Lise se rendit compte que ses mouvements s’étaient interrompus pendant la brève conquête mentale.

« Désolée, j’avais la tête ailleurs, souffla-t-elle d’une voix insolente.
- Ben voyons, répliqua l’intéressé, active-toi je vais bientôt devoir y aller. »

La gardienne sourit à travers le visage de la fille et reprit les mêmes mouvements, d’une lenteur lourde et sensuelle qui laissait peu à peu place à une vitesse brûlante et passionnée. Léomance commença à par se laisser faire avant de brusquement renverser son amante qui laissa échappé un cri – de surprise ou de plaisir – avant de l’embrasser langoureusement tandis qu’il prenait fermement le dessus. Ils crièrent d’une même voix, transportés par leurs élans concupiscents et demeurèrent enlacés de longues minutes après que leur ardeur soit retombée.

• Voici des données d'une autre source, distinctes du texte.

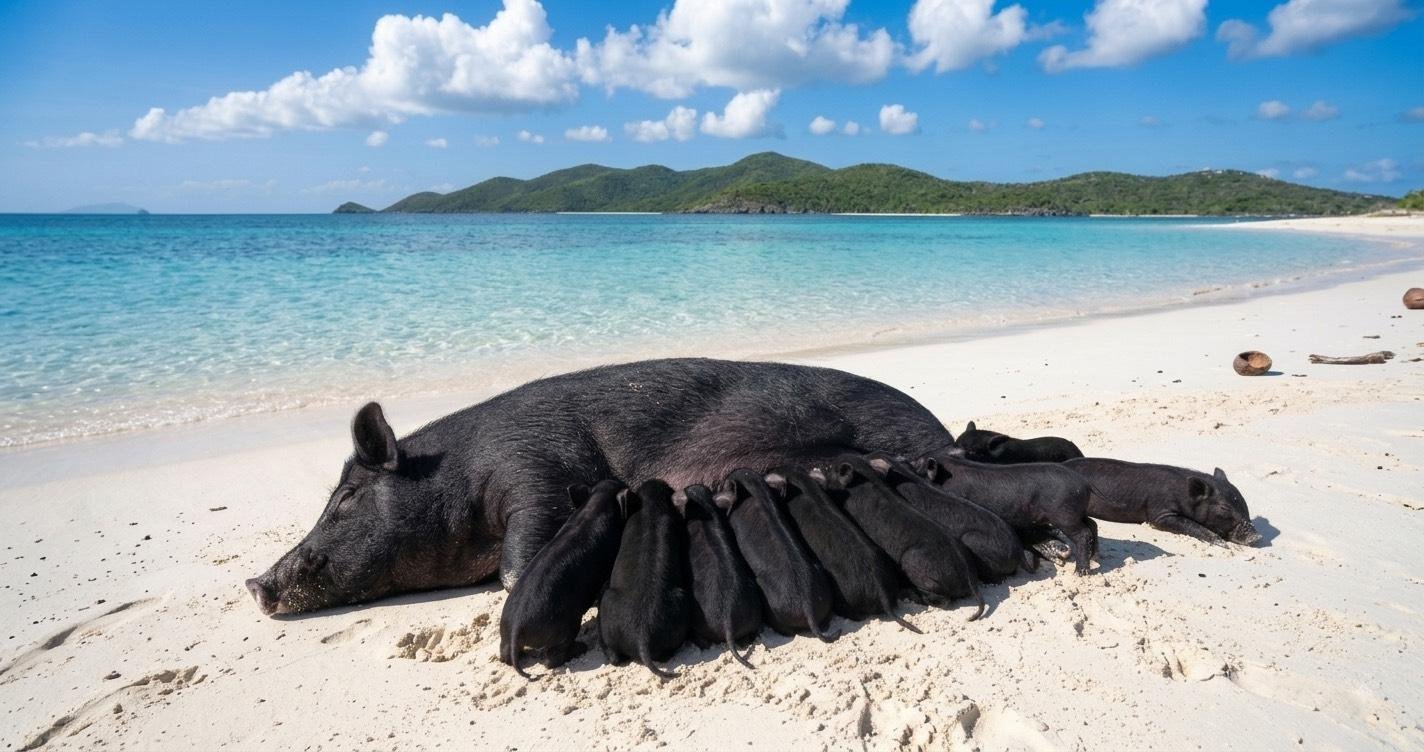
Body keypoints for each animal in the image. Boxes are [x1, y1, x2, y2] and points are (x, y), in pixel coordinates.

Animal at [499, 480, 627, 678]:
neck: (595, 505)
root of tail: (516, 630)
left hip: (505, 635)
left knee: (505, 656)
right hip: (566, 627)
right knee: (551, 660)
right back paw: (580, 648)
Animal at [913, 452, 1099, 574]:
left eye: (917, 465)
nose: (909, 461)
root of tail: (1084, 484)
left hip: (1065, 515)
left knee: (1083, 534)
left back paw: (1081, 572)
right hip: (1077, 512)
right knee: (1093, 525)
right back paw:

Léomance repoussa finalement le corps de sa belle et s’approcha d’une petite table sur laquelle était disposée deux verres, un cruchon de vin et une outre d’eau. Il se servit un verre et en avala une longue gorgée avant de s’asperger le visage avec l’eau. Un grogna doucement et commença à s’habiller. Sentant qu’il était temps pour elle de se retirer, Lise prit soin de plonger sa victime dans un profond sommeil avant de rejoindre son propre corps. Qu’il lui fut pénible de retrouver le blizzard mordant du dehors et son grésil acéré alors qu’elle gisait un instant plus tôt dans l’ardente luxure de voluptueux ébats. Néanmoins la froide transition lui permit de se dégriser rapidement et elle commença à bouger doucement ses membres engourdis par leur trop longue immobilité.

Quand Léomance sortit enfin de sa tente il lui adressa un regard surpris :

« Vous êtes là depuis longtemps ?
- Je suis arrivée il y a un instant, répondit la jeune femme avec un léger sourire.
- Je ne vous attendais pas si tôt, observa l’ancien chevalier pour lui-même. Il croisa planta son regard dans celui de la magicienne et lança : je vais chercher mon cheval, bougez pas. »

Lise se contenta de hocher la tête et attendit que Léomance la rejoigne. Il mit le pied à l’étrier mais elle l’arrêta d’un geste.

« Pas tout de suite, nous devons sortir discrètement.
- Pourquoi donc ?
- Je ne veux pas avoir à m’expliquer à la garde. Les ordres du prince doivent demeurer secrets.
- Ah ouais ? Et avec moi vous allez les partager ces ordres ?
- Plus tard, Léomance.
- C’est ça, plus tard. Quand on sera loin du pilori réservé aux déserteurs j’imagine ?
- Notamment, oui.
- Merde ! Bordel de merde ! Je savais que vous n’étiez pas nette, je le savais depuis le début.
- Ce sont les ordres. Personne ne doit savoir où nous allons. Nous serons considérés comme des déserteurs, oui, mais seulement jusqu’à ce que nous ayons terminés notre mission.
- Évidemment, se moqua l’intéressé, et si je refuse de vous suivre ? Si je vous dénonce ? »

Le visage de Lise se figea en une expression glaciale.

« Et qui t’écoutera ? Tu n’es qu’un paria dans cette armée. Je te l’ai dit Léomance, ta vie m’appartient. Si tu entrave cette mission je n’hésiterais pas à te la prendre pour de bon, et alors tu auras beaucoup de mal à retrouver cet honneur que tu chéris tant. »

Puis elle commença à tirer sa monture vers l’accès ouest. L’ancien chevalier hésita quelques secondes avant de la suivre en jurant à voix basse.